Rompimento do dique da Vale entre Congonhas e Ouro Preto gerou extravasamento de água e mobilizou retirada de trabalhadores na região.
Neste domingo, 25 de janeiro de 2026, um rompimento no dique da mineradora Vale foi registrado entre as cidades de Congonhas e Ouro Preto, em Minas Gerais. O incidente resultou em um extravasamento de água com sedimentos da cava da mina de Fábrica, localizada em Ouro Preto, atingindo áreas próximas e interrompendo as operações da Companhia Siderúrgica Nacional (CSN), que possui uma represa na região.
Extravasamento e impacto imediato
A água alcançou cerca de 1,5 metro de altura, afetando a captação hídrica local e paralisando atividades industriais da CSN. Cerca de 200 trabalhadores que estavam nas proximidades foram retirados com segurança, evitando maiores danos pessoais. A represa da CSN desempenhou papel importante ao conter parte do fluxo de água, impedindo um agravamento da situação.
Esclarecimentos da Vale
A mineradora reforçou que o rompimento não está relacionado às suas barragens monitoradas na região, que permanecem estáveis e sob vigilância contínua. A empresa comunicou os órgãos competentes imediatamente após o extravasamento e ressaltou prioridade na proteção das pessoas, comunidades e do meio ambiente local.

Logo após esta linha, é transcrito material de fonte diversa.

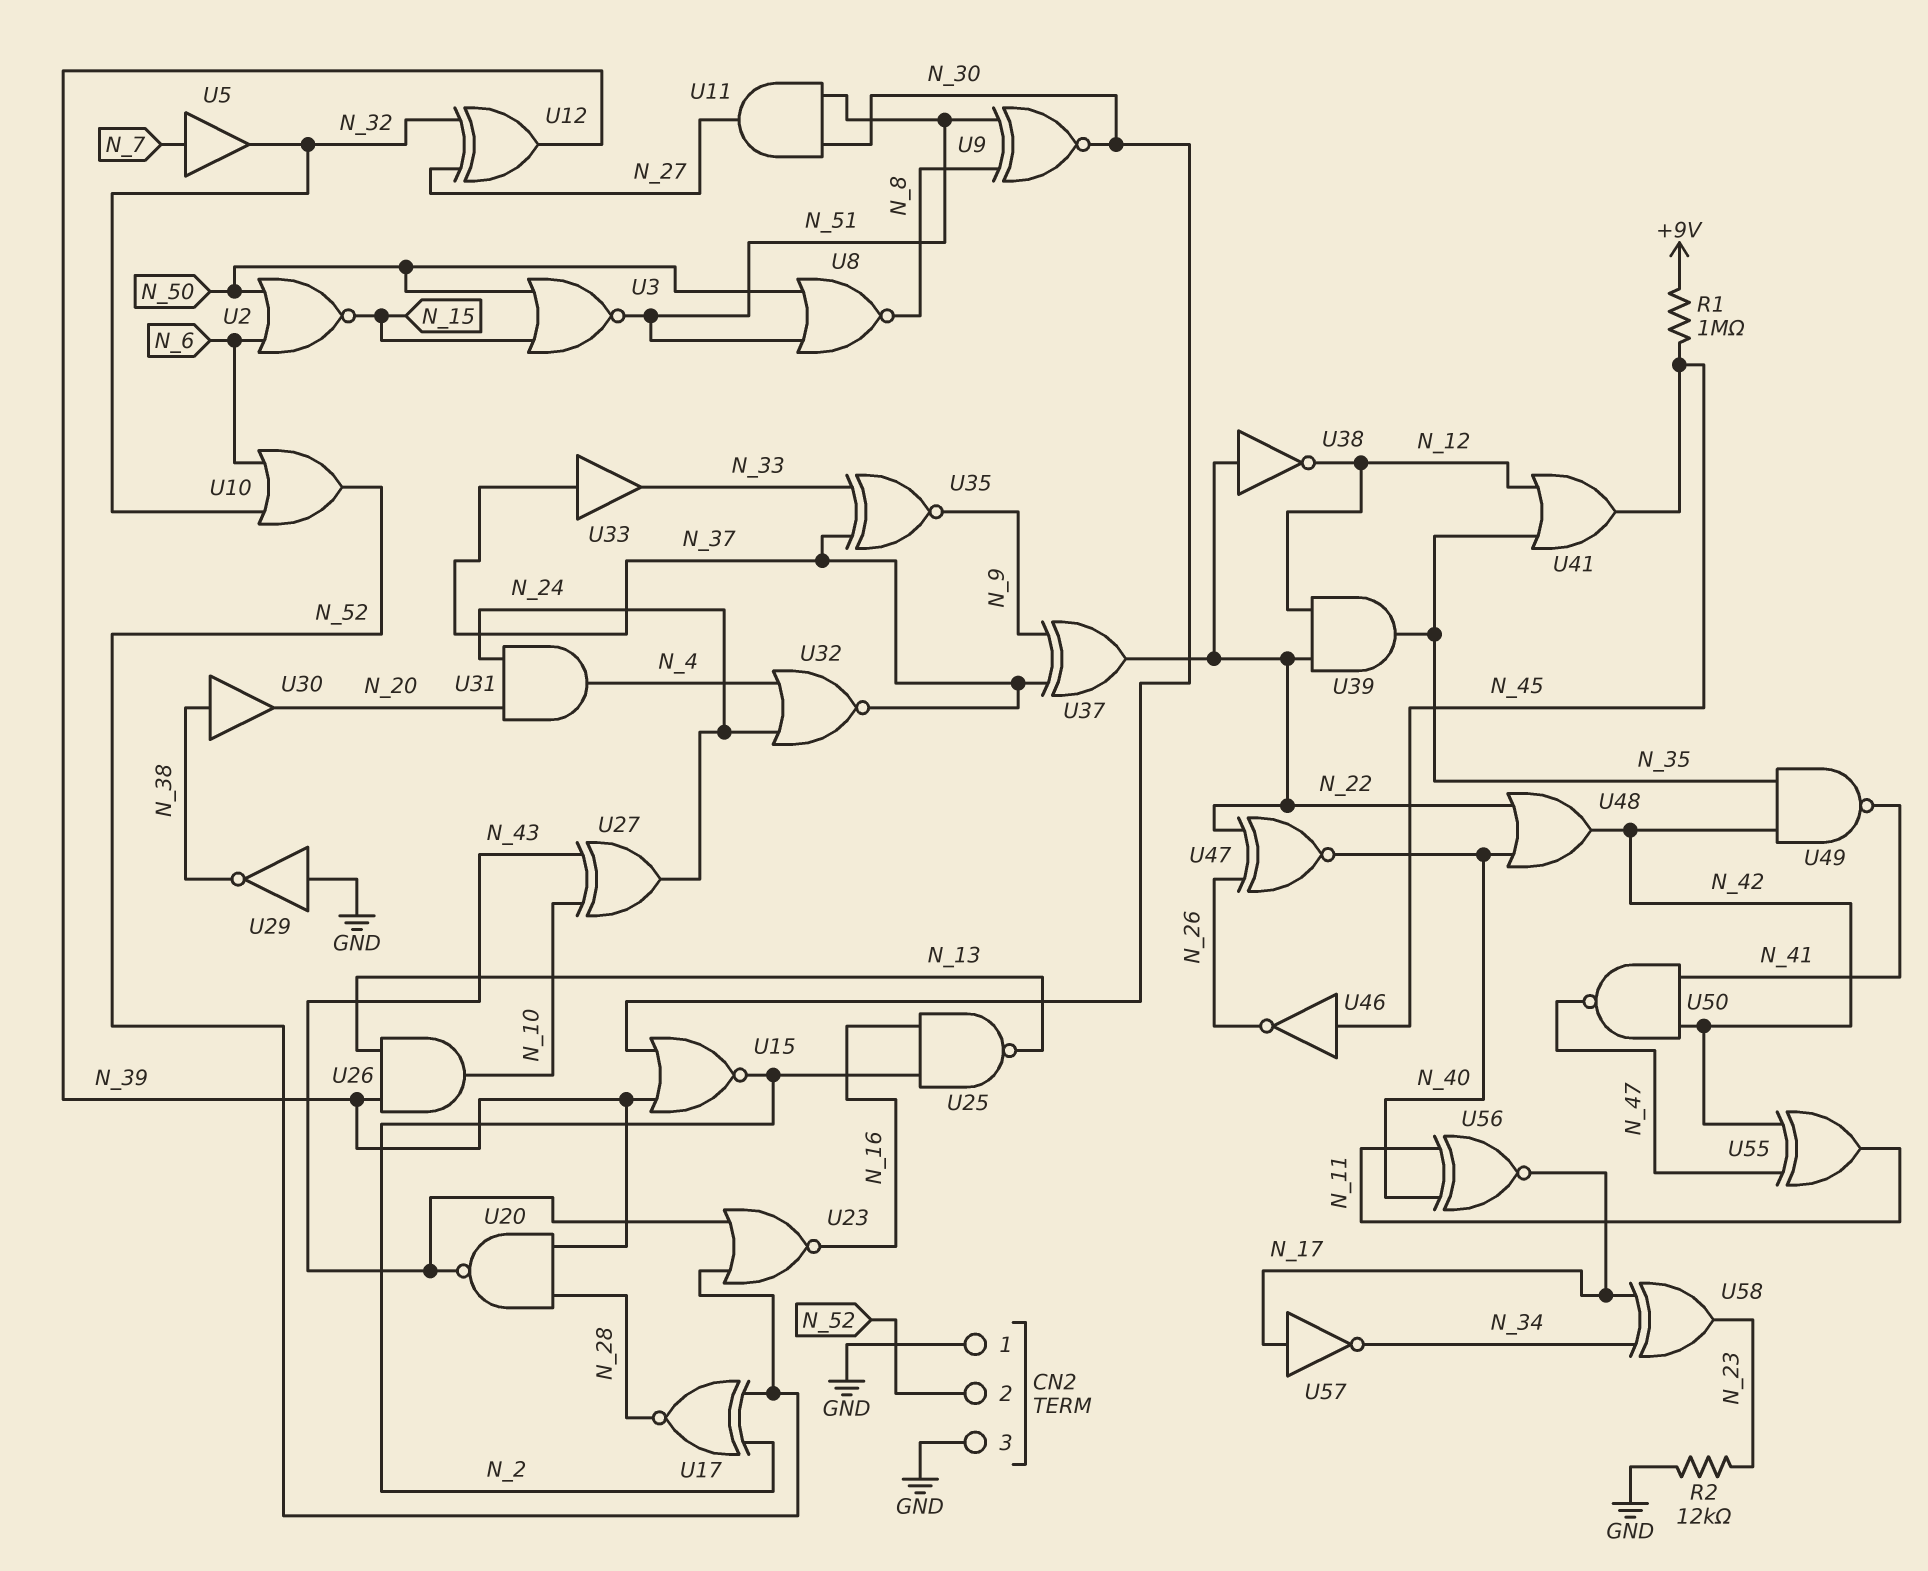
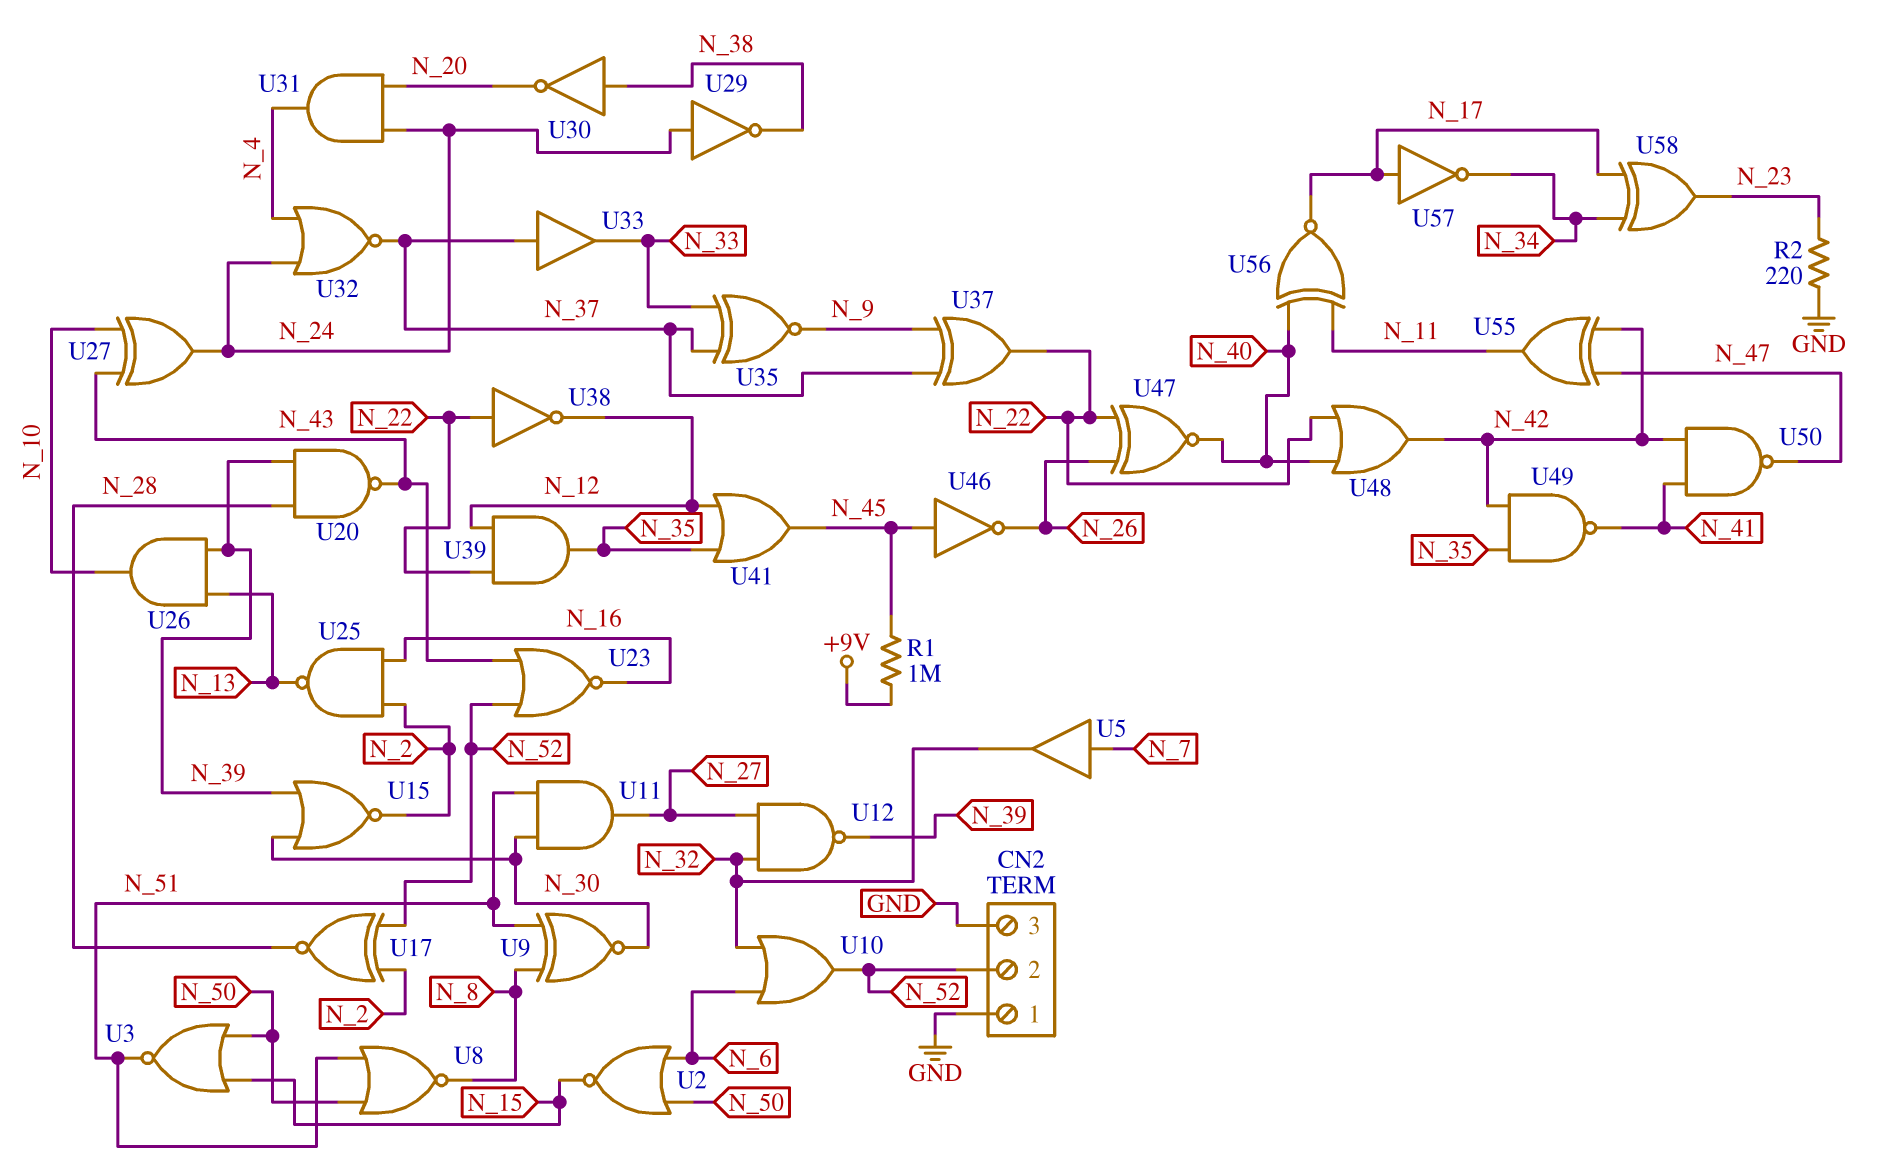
R2: 12k (GND, N_23) -> 220 (GND, N_23)
U12: XOR (in N_27, in N_32, out N_39) -> NAND (in N_27, in N_32, out N_39)
U29: NOT (in GND, out N_38) -> NOT (in N_24, out N_38)
U30: buffer (in N_38, out N_20) -> NOT (in N_38, out N_20)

Contexto regional e histórico
O episódio ocorre exatamente sete anos após a tragédia de Brumadinho, também em Minas Gerais, reforçando a sensibilidade e atenção necessárias para a gestão de barragens e áreas mineradoras no estado. O monitoramento rigoroso e a rápida resposta das equipes locais evidenciam aprendizados importantes para a prevenção de desastres.
Investigação em curso
As causas exatas do extravasamento ainda estão sendo apuradas pelas autoridades e pela própria Vale. A mineradora informou que o fluxo de água teve origem em uma cava da mina, mas detalhes técnicos e circunstâncias específicas serão investigados para evitar novos incidentes.
Impacto socioambiental
Ainda que a comunidade local não tenha sido afetada diretamente, o rompimento chamou atenção para os riscos ambientais e operacionais associados a empreendimentos mineradores na região. A interrupção das atividades da CSN indica que os impactos também reverberam economicamente, além do aspecto ambiental.
O incidente reforça a necessidade de protocolos rígidos de segurança e transparência para garantir a integridade de populações e ecossistemas próximos a áreas de mineração no Brasil.